Top of MATERIAL SUPPLIED
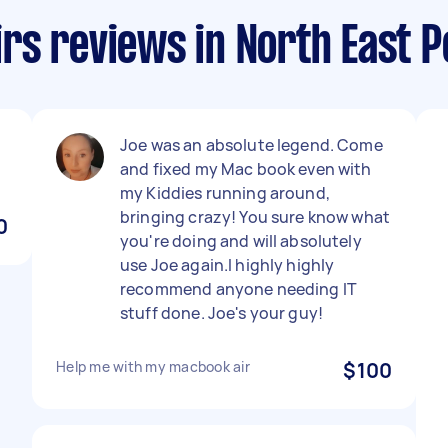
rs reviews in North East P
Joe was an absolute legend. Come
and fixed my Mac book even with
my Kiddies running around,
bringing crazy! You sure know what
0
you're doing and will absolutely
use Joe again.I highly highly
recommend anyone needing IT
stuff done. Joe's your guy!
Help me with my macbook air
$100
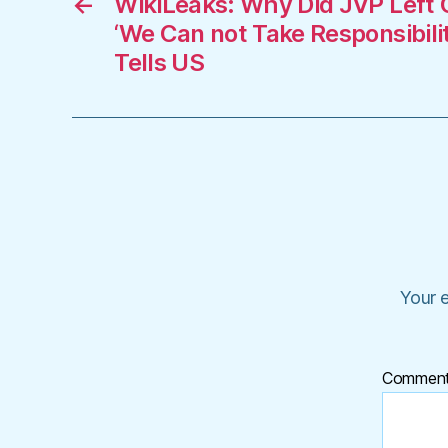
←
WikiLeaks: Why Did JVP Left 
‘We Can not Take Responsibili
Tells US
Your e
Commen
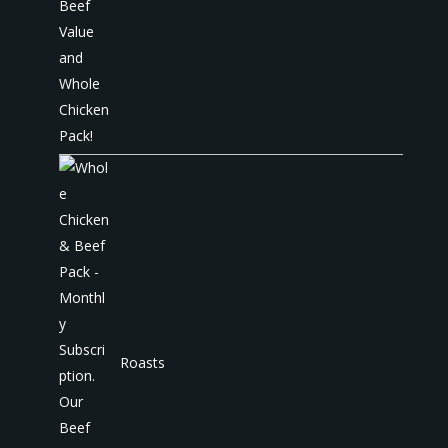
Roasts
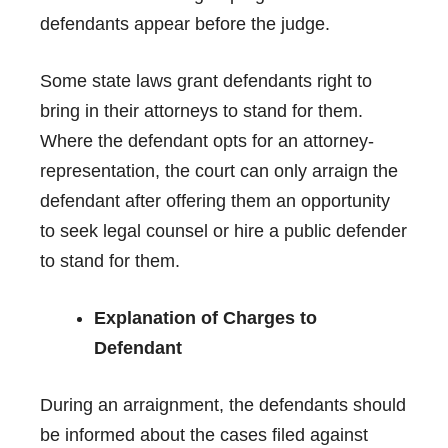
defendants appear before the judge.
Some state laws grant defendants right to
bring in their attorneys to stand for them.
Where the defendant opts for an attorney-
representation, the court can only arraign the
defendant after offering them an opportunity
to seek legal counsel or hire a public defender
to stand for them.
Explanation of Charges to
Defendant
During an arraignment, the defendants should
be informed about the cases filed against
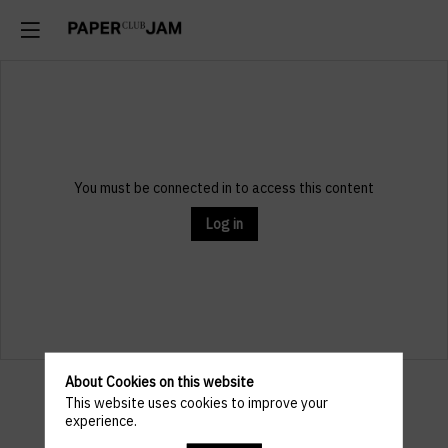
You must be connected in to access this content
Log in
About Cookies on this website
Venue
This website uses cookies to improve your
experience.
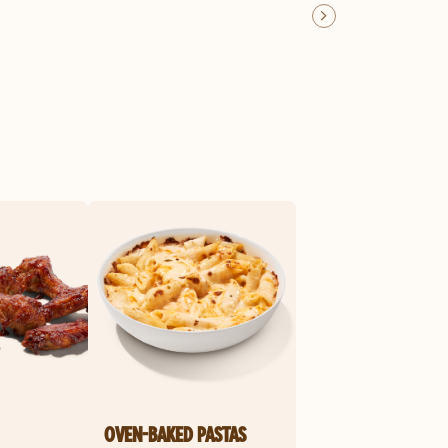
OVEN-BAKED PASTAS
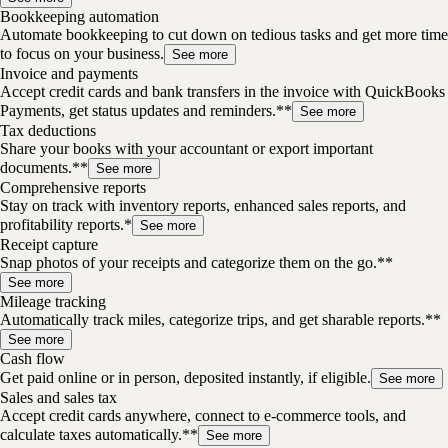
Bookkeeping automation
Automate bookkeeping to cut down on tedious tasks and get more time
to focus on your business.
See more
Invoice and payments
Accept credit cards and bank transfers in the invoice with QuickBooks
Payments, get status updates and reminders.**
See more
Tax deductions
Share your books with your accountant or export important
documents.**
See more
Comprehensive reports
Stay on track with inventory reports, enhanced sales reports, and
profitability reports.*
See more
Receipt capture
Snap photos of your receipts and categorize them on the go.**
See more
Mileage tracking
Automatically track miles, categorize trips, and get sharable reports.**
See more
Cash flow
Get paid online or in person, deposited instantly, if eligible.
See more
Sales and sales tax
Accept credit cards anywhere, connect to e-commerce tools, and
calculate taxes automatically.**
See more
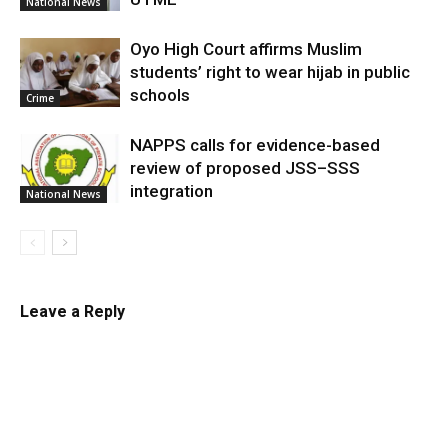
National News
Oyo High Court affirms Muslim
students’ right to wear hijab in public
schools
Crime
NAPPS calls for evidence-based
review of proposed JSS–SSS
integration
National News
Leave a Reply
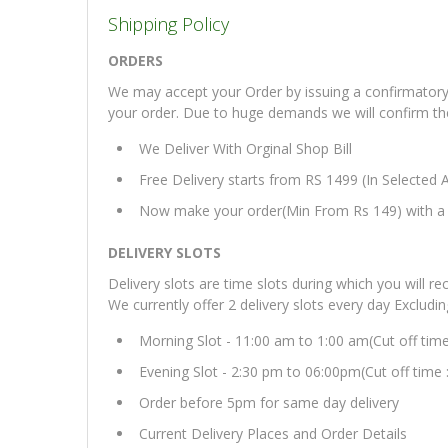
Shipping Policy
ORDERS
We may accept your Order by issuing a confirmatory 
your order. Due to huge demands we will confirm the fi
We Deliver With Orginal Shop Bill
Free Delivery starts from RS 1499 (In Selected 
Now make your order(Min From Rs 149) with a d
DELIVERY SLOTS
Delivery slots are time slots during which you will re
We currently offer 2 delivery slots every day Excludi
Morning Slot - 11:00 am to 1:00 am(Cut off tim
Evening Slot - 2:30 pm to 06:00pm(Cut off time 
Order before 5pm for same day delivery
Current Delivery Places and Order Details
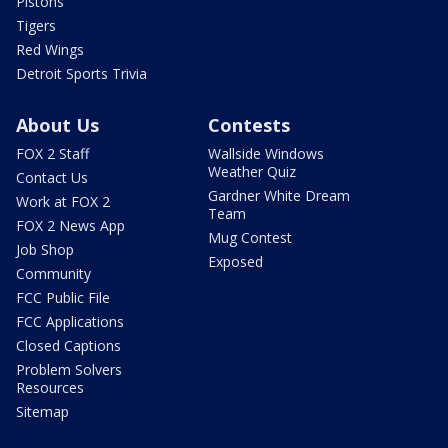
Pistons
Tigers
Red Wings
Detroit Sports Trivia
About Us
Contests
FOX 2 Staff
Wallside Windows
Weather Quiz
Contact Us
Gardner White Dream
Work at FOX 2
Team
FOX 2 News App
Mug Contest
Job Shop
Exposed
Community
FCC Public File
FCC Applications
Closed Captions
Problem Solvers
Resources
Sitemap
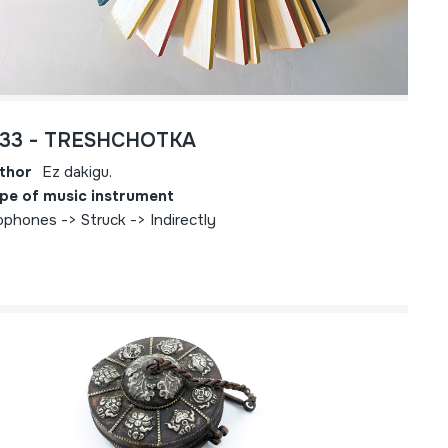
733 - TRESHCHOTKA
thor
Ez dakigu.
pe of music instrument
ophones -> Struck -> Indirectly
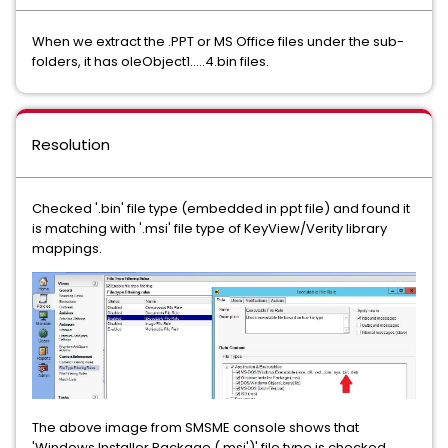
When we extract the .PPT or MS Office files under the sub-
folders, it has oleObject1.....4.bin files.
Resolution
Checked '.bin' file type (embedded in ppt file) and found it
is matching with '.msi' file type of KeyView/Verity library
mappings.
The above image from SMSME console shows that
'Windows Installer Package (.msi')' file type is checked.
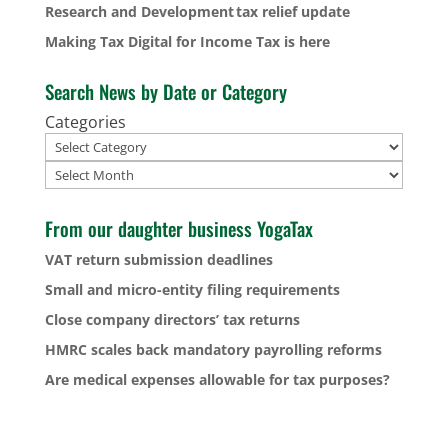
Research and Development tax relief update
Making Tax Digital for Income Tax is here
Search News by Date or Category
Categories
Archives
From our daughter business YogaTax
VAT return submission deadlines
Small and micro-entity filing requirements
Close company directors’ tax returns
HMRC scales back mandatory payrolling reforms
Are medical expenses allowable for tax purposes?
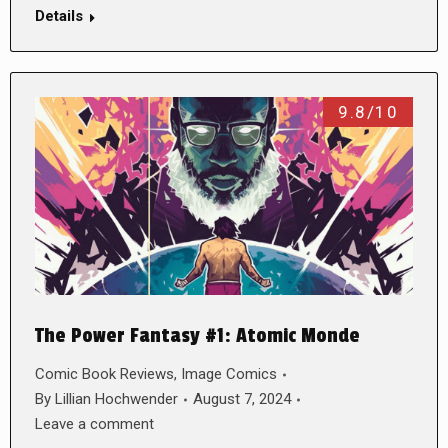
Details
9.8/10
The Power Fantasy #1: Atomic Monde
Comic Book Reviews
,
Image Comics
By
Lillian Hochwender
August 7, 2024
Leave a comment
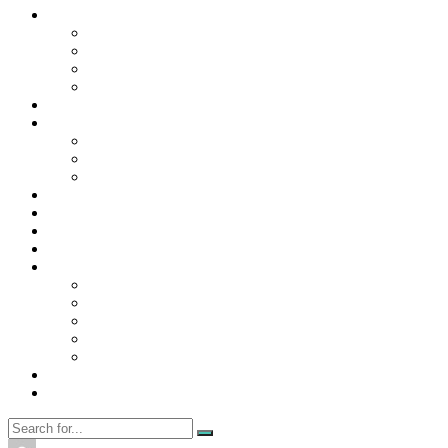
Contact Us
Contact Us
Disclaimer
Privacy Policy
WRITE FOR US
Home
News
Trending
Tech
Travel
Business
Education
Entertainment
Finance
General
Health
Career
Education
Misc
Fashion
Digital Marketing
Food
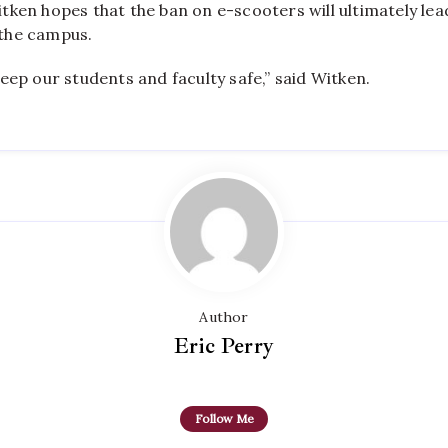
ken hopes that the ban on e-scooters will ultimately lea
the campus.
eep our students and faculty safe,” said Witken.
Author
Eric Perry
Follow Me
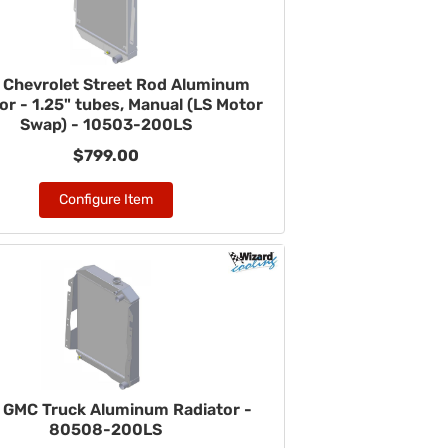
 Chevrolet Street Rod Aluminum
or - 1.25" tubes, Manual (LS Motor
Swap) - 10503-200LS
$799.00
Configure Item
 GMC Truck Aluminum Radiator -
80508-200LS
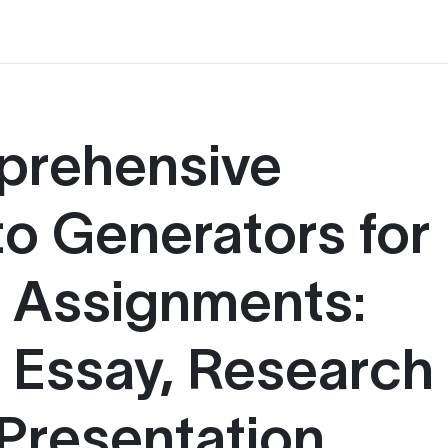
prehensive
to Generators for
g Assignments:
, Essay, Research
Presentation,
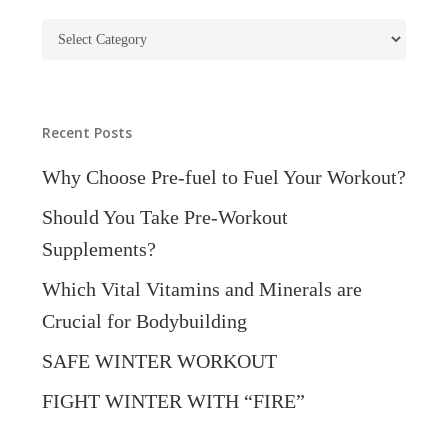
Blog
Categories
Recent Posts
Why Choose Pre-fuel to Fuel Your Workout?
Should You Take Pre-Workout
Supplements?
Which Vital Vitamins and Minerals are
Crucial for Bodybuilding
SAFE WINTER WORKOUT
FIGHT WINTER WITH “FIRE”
Bottom of MATERIAL SUPPLIED
INSTRUCTION
Having found the line with "you're doing and will absolutely" and the line with "Accept credit cards and" in the material above, write out exactly those two and every line between, leaving the pictures out.

RESPONSE
you're doing and will absolutely
use Joe again.I highly highly
recommend anyone needing IT
stuff done. Joe's your guy!
Help me with my macbook air
$100
←
WikiLeaks: Why Did JVP Left 
‘We Can not Take Responsibili
Tells US
Your e
Commen
Roasts
defendants appear before the judge.
Some state laws grant defendants right to
bring in their attorneys to stand for them.
Where the defendant opts for an attorney-
representation, the court can only arraign the
defendant after offering them an opportunity
to seek legal counsel or hire a public defender
to stand for them.
Explanation of Charges to
Defendant
During an arraignment, the defendants should
be informed about the cases filed against
You must be connected in to access this content
Log in
About Cookies on this website
Venue
This website uses cookies to improve your
experience.
OVEN-BAKED PASTAS
Bookkeeping automation
Automate bookkeeping to cut down on tedious tasks and get more time
to focus on your business.
See more
Invoice and payments
Accept credit cards and bank transfers in the invoice with QuickBooks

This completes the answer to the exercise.